Sometimes a thick agenda cripples a film, sometimes not. In the realm of movies about sexual orientation, Philadelphia immersed us in AIDS awareness in 1993, winning Oscars and worthy praise in the process. A steeper hill faces Transamerica, a film out right now featuring Felicity Huffman of Desperate Housewives as a pre-op transsexual who discovers he has a teenage son before the surgery. Ms. Huffman has said she hopes the film sparks empathy for people who feel trapped in a body of the wrong gender.

We'll see about that. I tend to think these are tortured souls who ought to examine every avenue of professional help before going under the knife, but the movie sounds interesting. Does this mean I am now a card-carrying member of the transgender lobby?

Brokeback has brought out an unattractive snap judgment instinct in millions. While my main point is that conservative credentials do not require hostility toward the movie, nor is it fair to label those wishing to avoid it as raging homophobes.
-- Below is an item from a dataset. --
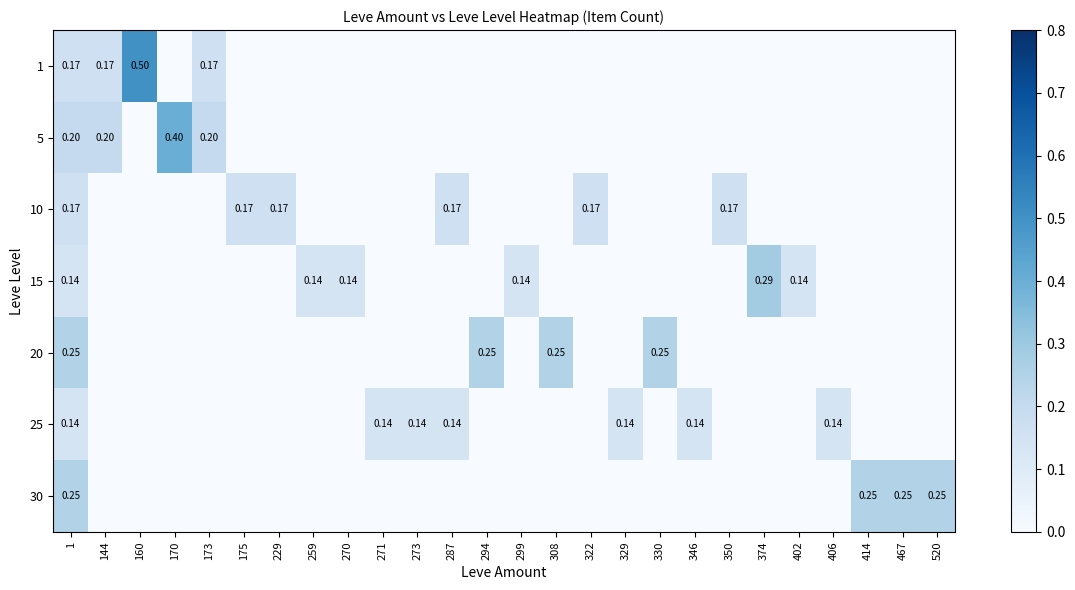

How many values in 10 are above zero?

6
There are very few frames of gay sex in the movie. There is, in fact, very little on-screen affection between Jack (Jake Gyllenhaal) and Ennis (Heath Ledger). What you see a lot of is the living hell they go through as a result of their plight. You see them betray their wives and kids. You see them miserable.

There are no cartoonish villains designed to prod you to their side. You simply see a story of great complexity, which you may admire as a film or not.

I did. Guilty as charged. I don't care if anybody else likes it, but I need everybody to get off my back – as if embracing this film as art means I share the politics of those who admire it for other reasons.